La rivière objecta qu’elle se précipitait contre le sable, qui l’absorbait aussitôt : le vent, lui, pouvait voler, et traverser le désert.

- En te jetant de toutes tes forces contre l’obstacle, comme c’est ton habitude, tu ne peux traverser. Soit tu disparaîtras tout entière, soit tu deviendras un marais. Le vent te fera passer, laisse-le t’emmener à ta destination.

Comment était-ce possible ?

- Fais donc confiance aux brises, aux grands souffles qui vont, laisse-toi absorber par le vent et emporter au loin.


La rivière trouvait inacceptable de faire confiance à l'air hasardeux, impalpable : après tout, elle n’avait encore jamais été absorbée, elle ne voulait pas perdre son individualité. Comment être sûre, une fois son individualité perdue, de pouvoir la recouvrer ?

- Le vent, continua le murmure, remplit cette fonction. Il absorbe l’eau, lui fait traverser le désert puis la laisse retomber. L’eau tombe en pluie et redevient rivière.

- Comment en être sûre ?

- C’est ainsi. Tout ce que tu peux devenir, si tu ne l’acceptes pas, c’est un bourbier, et même cela peut prendre très longtemps. Et un bourbier, ce n’est pas la même chose qu’une rivière…

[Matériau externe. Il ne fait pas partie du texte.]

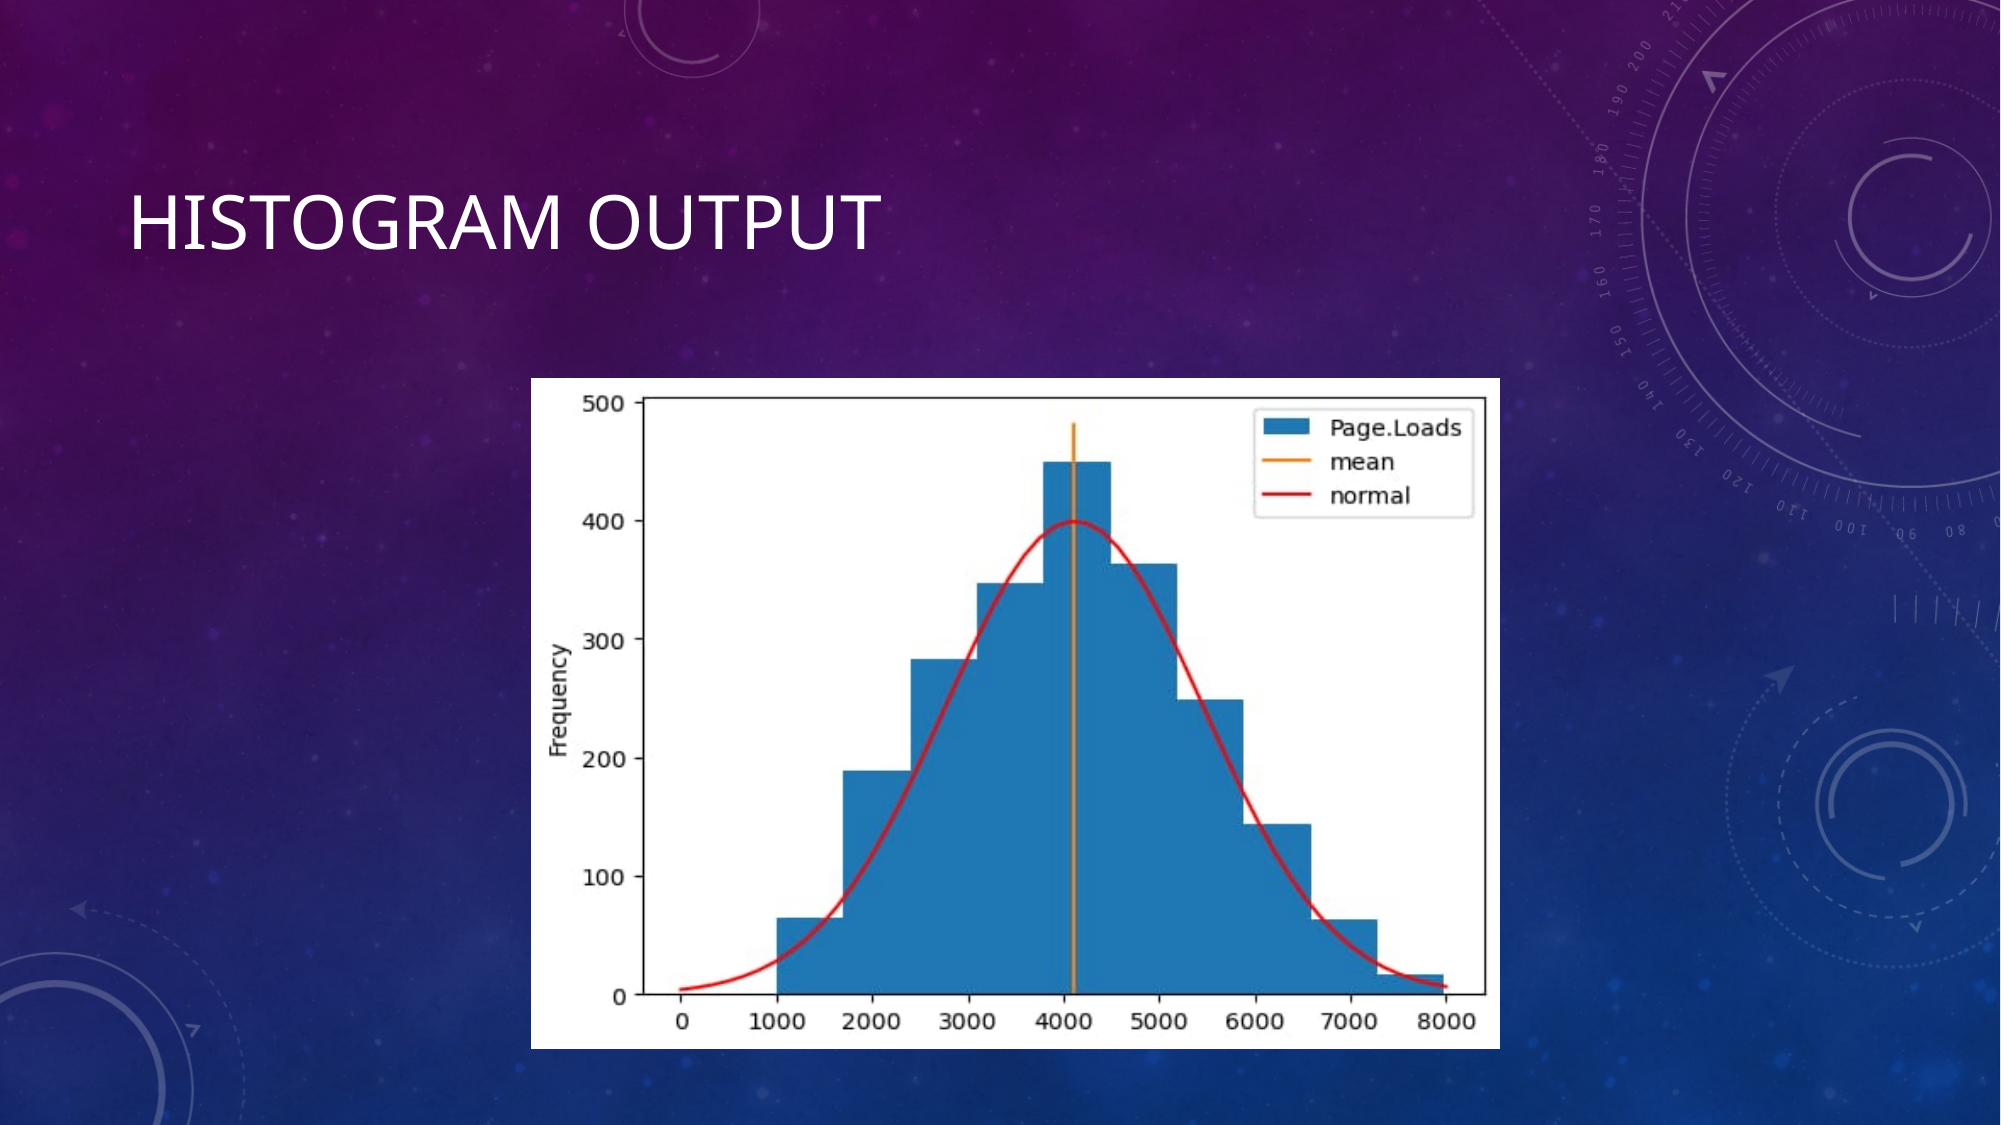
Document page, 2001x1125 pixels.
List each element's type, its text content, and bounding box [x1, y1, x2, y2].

picture [0, 0, 2001, 1125]
title Histogram output [112, 99, 1775, 339]
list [531, 378, 1500, 1050]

La rivière eut peur et cria :

- Mais moi, je veux rester ce que je suis aujourd’hui !!!

- Tu ne peux rester la même, dit le murmure. Si tu parles ainsi, c'est que tu ignores ta nature véritable. Cette rivière que tu es, n'est qu'un corps passager, sache que ton être impérissable fut maintes fois emporté par le vent, vécu dans les nuages et retrouva la Terre pour, à nouveau, former une rivière, courir, ruisseler, gambader.

Ces paroles éveillèrent en elle des résonances. Elle se rappelait vaguement un état où elle, elle, ou une part d’elle-même ?, s’était trouvée prise dans les bras du vent. Elle se rappelait aussi, ou était-ce ce quelque chose en elle qui se rappelait ?, que c’était cela qu’il fallait faire, même si la nécessité ne s’en imposait pas.

La rivière se leva, vapeur d’eau, jusque dans les bras accueillants du vent, puis s’éleva légère, sans effort, avec lui. Le vent l’emporta à mille lieues dans le ciel où planaient les oiseaux, de là, jusqu’au sommet d’une montagne où il la laissa doucement retomber.


Et les sables murmuraient : « Il va pleuvoir là-bas où pousse l'herbe tendre. Une nouvelle rivière va naître. Nous savons cela. Nous savons tout des mille visages de la vie, nous qui sommes partout semblables ».